- The Iranian physics community
For those who are not aware of this, the quality and seriousness of the Iranian students and faculty is very high. The leaders of the IPM string theory group, Farhad Ardalan and Hessamaddin Arfaei, are accomplished, distinguished senior physicists. Mohsen Alishahiha, Mohammad Reza Garousi, and Shahrokh Parvizi are energetic young theorists producing first-rate published work. Mohammad Mehdi Sheikh-Jabbari, who is now a postdoc at Stanford, will be joining the IPM next year, and is also a first-rate string theorist. As many of you are aware, Iranian students have performed extremely well in the International Physics Olympiad in recent years, and have picked up several gold medals.
All but one of the above have spent significant time as students and/or postdocs in Europe or North America: the one exception was a postdoc at TIFR. There are growing ties with the Indian string theory community (for those who don't know, the string theorists in India -- particularly those at the TIFR and HRI -- are among the best in the world).
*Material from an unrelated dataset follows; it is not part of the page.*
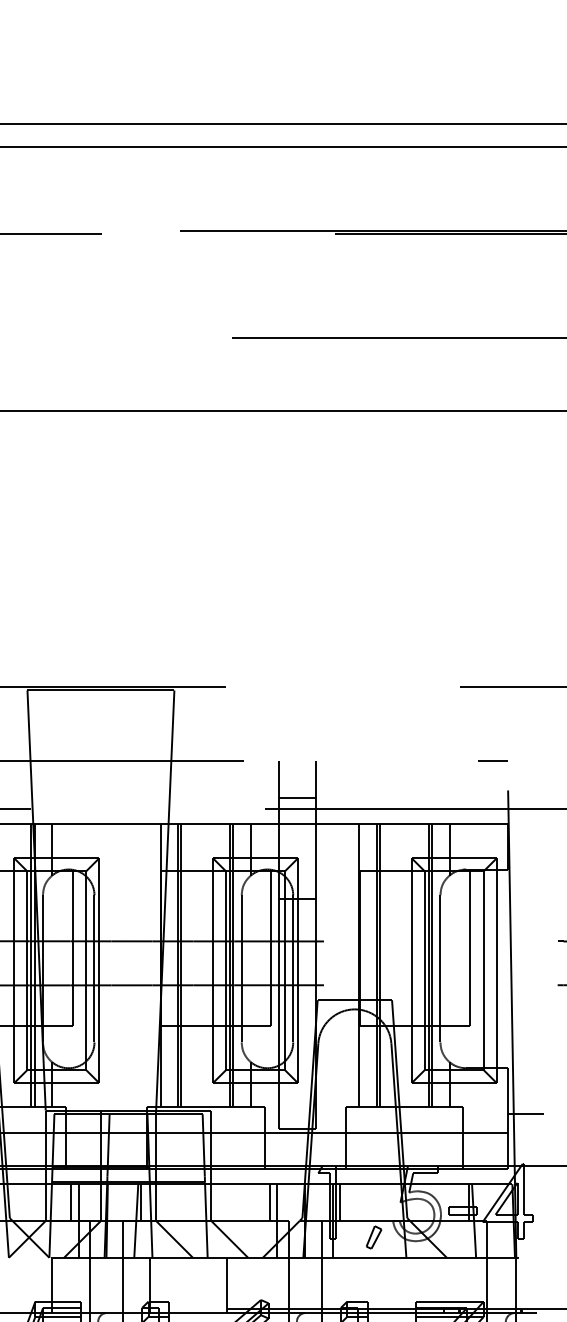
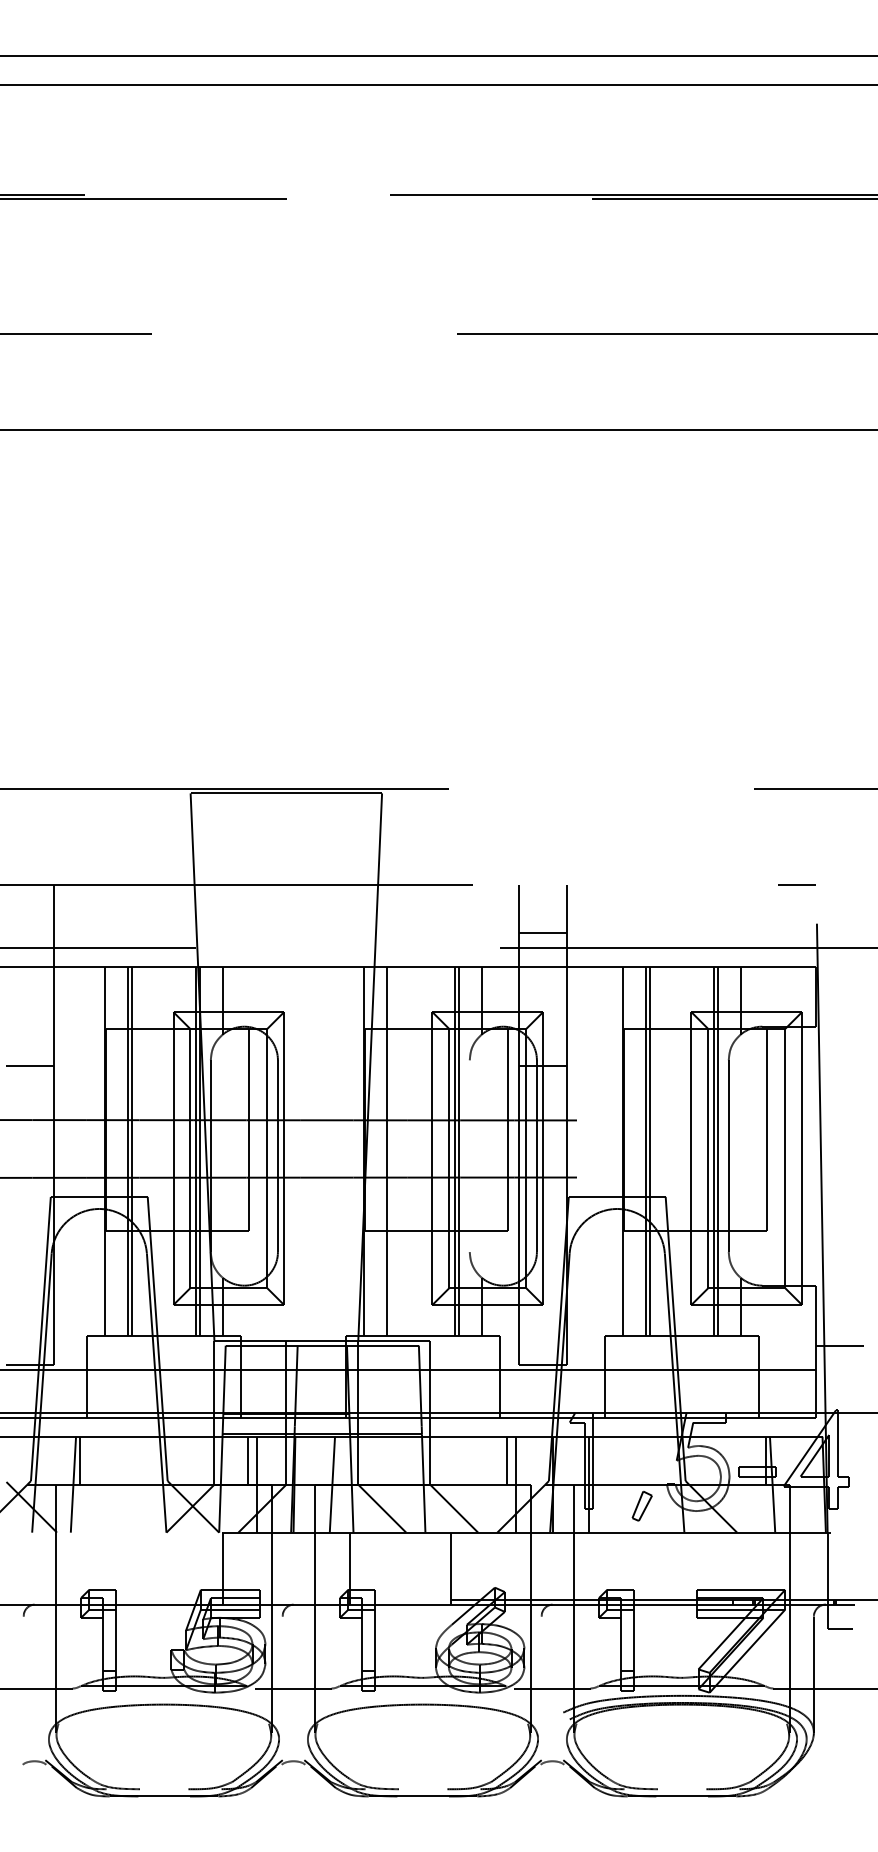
line: (181, 965) -> (391, 1151), removed
line: (241, 969) -> (469, 1156), removed
line: (141, 1202) -> (339, 1460), removed
line: (340, 1202) -> (598, 1460), removed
- American experiences in Iran
On the whole, the Iranians I met at and outside the school were mind-bogglingly polite and hospitable. In two weeks the only reaction I had to my nationality that was other than positive was some guy making a sour face in a cafe. This is in accord with previous stories I have heard from Americans travelling in Iran.
I believe the IPM worked quite hard to smooth the way for our visa applications, so we had no trouble getting them (we applied through the Iranian Interests Section of the Pakistani embassy in Washington, DC). The passport control and customs officials waved me right through when I arrived in Tehran, without any comment. (US Customs in Boston did pull me aside, of course.) I don't know if my experience in that sense is typical.
- Minwalla, Silverstein, Susskind, and me, together with Adams and Headrick, have discussed writing a short article for Physics Today about our trip.